→ WORK REQUEST 1: Copy the passage of the community health centers article from "In a telephone" up to and including "to the study.".
→ WORK REQUEST 2: Proceed with the community health centers article, picking up right after its last sentence.

By John Reichard, CQ HealthBeat Editor
August 6, 2007 – The lobby that represents community health centers made a pitch Monday for legislation sharply increasing federal funding for those facilities, saying they offer a brand of health care far less costly than what's given in traditional doctors' offices. Primary care services provided by the centers result in per-patient medical expenses 41 percent lower than for patients seen in other settings, said a study released by the National Association of Community Health Centers.
"These savings occur despite the fact that health center patients are more likely to be poor and uninsured or publicly insured than patients relying on other health care providers," said the authors of the study, which included the Robert Graham Center, a research arm of the American Academy of Family Physicians, and Capital Link, a Washington, D.C. consulting firm.
Per-patient costs averaged $2,569 in 2004 compared with $4,379 for patients treated elsewhere—a difference of $1,810. The figures included expenditures for office visits, drugs, emergency care, other hospital care, and out-of-pocket health care spending, said the authors of the study.
Community health centers are typically located in poor areas and take patients regardless of their ability to pay. They treat a mix of uninsured patients, Medicaid patients, and other patients who have coverage, which is often meager.
In a telephone press briefing, Virgilio Licona, a physician with a community health center in Colorado, gave an example of the type of care delivered by the facilities. He described an obese patient he began treating last week who has diabetes, high blood pressure, high cholesterol, and who "is somewhat depressed." It's likely that over the next six to nine months, because of the diabetes education program, behavioral health services, and medications provided by the facility, the patient will lose weight, have her blood pressure under control, and have lower cholesterol levels, Licona said. The mix of primary care services heads off costly complications leading to emergency room and other expensive hospital-based treatment, according to the study.

→ GIVEN INFORMATION:
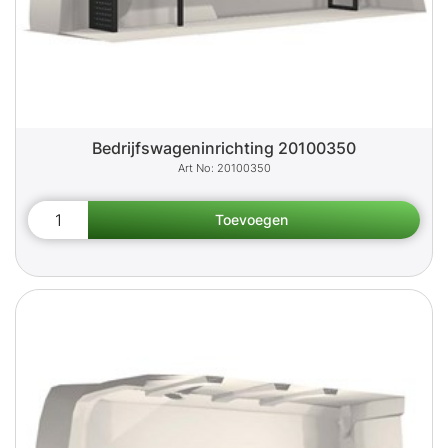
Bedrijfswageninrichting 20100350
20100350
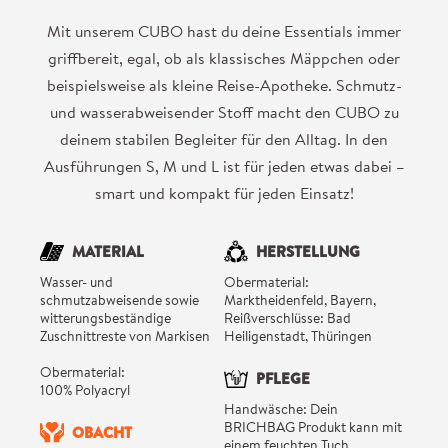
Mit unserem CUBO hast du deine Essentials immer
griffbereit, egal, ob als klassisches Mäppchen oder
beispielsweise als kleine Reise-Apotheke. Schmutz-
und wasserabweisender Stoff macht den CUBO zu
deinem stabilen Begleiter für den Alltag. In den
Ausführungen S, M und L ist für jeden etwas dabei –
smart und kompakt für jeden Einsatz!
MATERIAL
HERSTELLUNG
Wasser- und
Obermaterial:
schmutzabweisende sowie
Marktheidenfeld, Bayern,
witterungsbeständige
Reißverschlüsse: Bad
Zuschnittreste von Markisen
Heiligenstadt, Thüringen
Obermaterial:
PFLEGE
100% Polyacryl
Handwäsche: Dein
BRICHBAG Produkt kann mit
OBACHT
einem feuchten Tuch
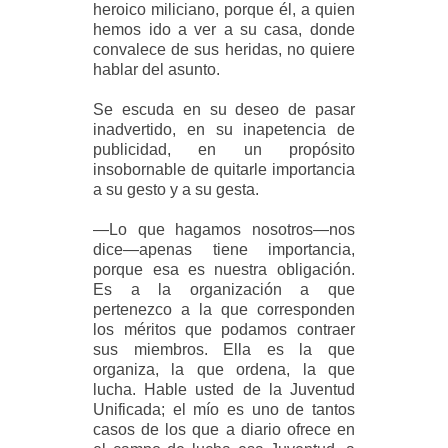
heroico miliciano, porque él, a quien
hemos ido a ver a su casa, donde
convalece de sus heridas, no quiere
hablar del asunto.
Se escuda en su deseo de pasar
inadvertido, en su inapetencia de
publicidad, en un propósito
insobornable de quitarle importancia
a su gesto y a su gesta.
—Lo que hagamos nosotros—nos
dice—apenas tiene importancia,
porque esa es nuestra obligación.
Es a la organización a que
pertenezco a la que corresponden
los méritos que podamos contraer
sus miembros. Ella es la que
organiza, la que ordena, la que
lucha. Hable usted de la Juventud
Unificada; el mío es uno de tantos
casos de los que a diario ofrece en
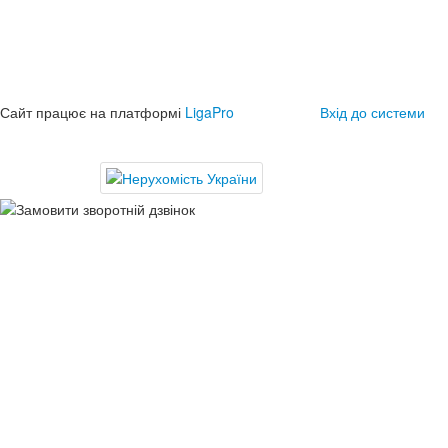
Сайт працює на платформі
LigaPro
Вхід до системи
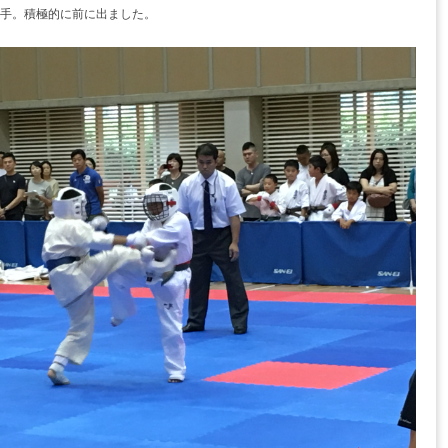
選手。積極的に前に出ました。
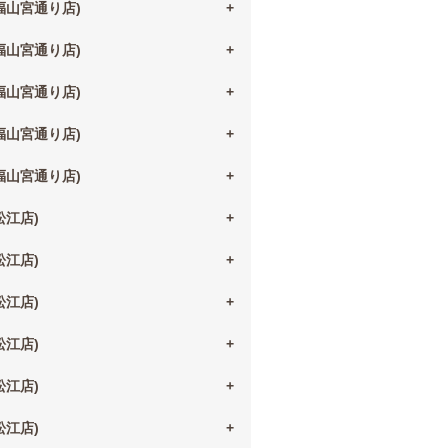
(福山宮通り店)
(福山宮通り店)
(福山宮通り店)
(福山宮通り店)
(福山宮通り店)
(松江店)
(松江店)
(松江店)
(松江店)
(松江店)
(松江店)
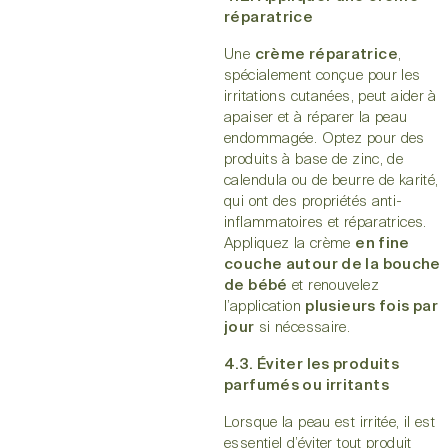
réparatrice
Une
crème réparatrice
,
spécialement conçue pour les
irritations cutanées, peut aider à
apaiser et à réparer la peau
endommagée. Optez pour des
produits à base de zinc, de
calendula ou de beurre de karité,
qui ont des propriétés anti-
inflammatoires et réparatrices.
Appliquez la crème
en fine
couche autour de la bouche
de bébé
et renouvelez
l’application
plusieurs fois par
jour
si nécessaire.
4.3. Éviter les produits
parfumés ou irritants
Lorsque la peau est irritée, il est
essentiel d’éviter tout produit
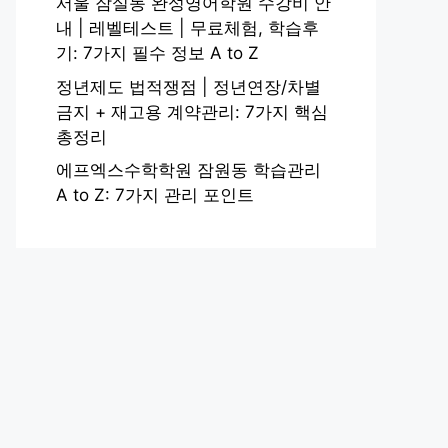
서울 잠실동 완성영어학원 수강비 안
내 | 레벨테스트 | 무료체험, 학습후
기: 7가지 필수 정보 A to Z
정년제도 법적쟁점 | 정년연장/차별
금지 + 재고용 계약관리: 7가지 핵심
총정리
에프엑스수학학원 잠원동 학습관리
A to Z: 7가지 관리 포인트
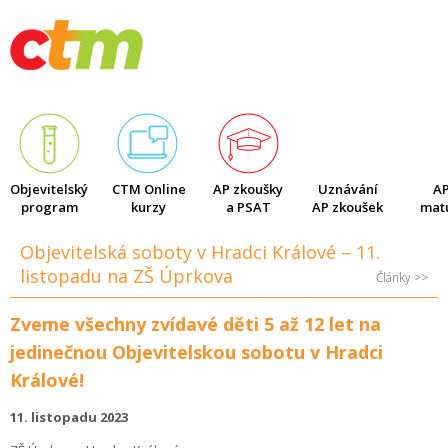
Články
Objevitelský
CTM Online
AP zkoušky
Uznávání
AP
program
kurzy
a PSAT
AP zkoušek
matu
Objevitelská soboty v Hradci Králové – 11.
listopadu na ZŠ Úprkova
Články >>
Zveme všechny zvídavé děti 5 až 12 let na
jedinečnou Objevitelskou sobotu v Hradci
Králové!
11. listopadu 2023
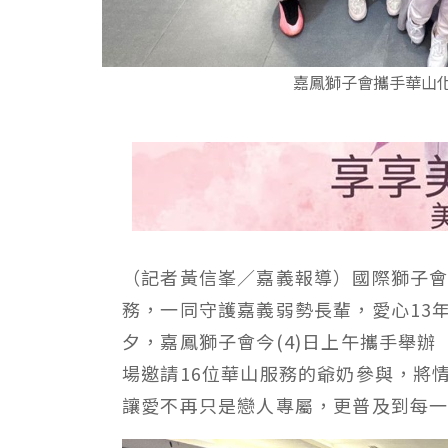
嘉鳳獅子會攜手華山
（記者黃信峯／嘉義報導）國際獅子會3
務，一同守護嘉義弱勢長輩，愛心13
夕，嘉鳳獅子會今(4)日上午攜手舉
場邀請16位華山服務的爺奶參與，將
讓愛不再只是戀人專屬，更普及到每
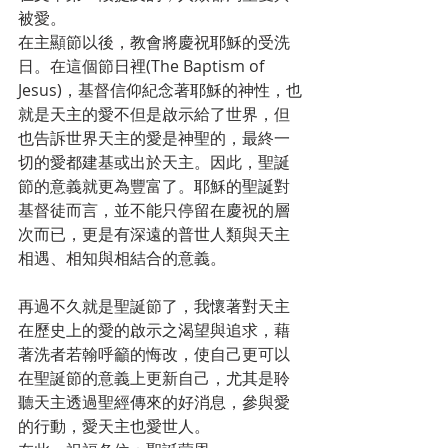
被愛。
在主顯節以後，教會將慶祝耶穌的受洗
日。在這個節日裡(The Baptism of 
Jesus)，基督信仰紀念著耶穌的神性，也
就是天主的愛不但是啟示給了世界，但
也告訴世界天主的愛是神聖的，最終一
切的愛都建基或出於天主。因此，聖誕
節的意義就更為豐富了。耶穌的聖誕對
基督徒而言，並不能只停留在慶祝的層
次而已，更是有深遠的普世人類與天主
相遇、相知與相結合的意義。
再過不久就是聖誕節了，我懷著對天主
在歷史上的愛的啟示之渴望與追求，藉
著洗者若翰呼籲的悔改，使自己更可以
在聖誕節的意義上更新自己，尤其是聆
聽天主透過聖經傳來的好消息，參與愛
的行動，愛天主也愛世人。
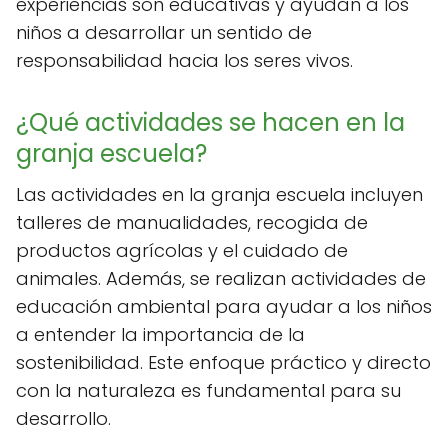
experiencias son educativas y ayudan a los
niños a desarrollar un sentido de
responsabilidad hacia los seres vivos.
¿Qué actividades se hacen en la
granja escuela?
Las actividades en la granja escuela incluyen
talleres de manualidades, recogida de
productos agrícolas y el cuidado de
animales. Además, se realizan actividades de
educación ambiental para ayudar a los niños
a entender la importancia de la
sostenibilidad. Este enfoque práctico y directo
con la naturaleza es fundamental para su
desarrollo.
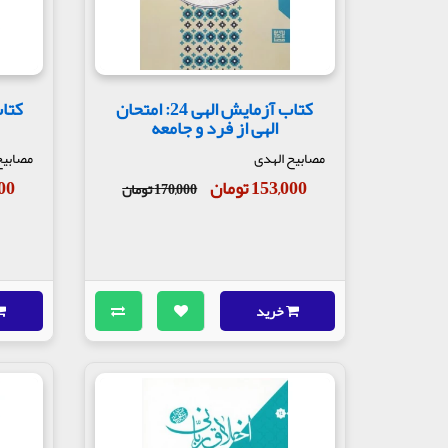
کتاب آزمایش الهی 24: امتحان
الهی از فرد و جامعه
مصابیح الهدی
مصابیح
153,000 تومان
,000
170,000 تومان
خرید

→ TASK RESPONSE 1:
In a telephone press briefing, Virgilio Licona, a physician with a community health center in Colorado, gave an example of the type of care delivered by the facilities. He described an obese patient he began treating last week who has diabetes, high blood pressure, high cholesterol, and who "is somewhat depressed." It's likely that over the next six to nine months, because of the diabetes education program, behavioral health services, and medications provided by the facility, the patient will lose weight, have her blood pressure under control, and have lower cholesterol levels, Licona said. The mix of primary care services heads off costly complications leading to emergency room and other expensive hospital-based treatment, according to the study.

→ TASK RESPONSE 2:
Americans often are without such a "family-centered medical home," which if applied widely, would save tens of billions of dollars annually, the association said.
The federal government now spends some $2 billion a year on community health centers that treat about 16 million people; if funding were increased to $5 billion a year by 2015, the health care system would save between $23 billion and $40 billion annually, said Dan Hawkins, senior vice president for policy at that association.
According to the study, the number of jobs produced by community health centers would increase from 143,000 now to 460,000 in 2015 if annual funding were boosted to $5 billion. The figures take into account direct employment as well as indirect economic effects, such as goods and services purchased by centers from local businesses and the jobs those acquisitions help to fund.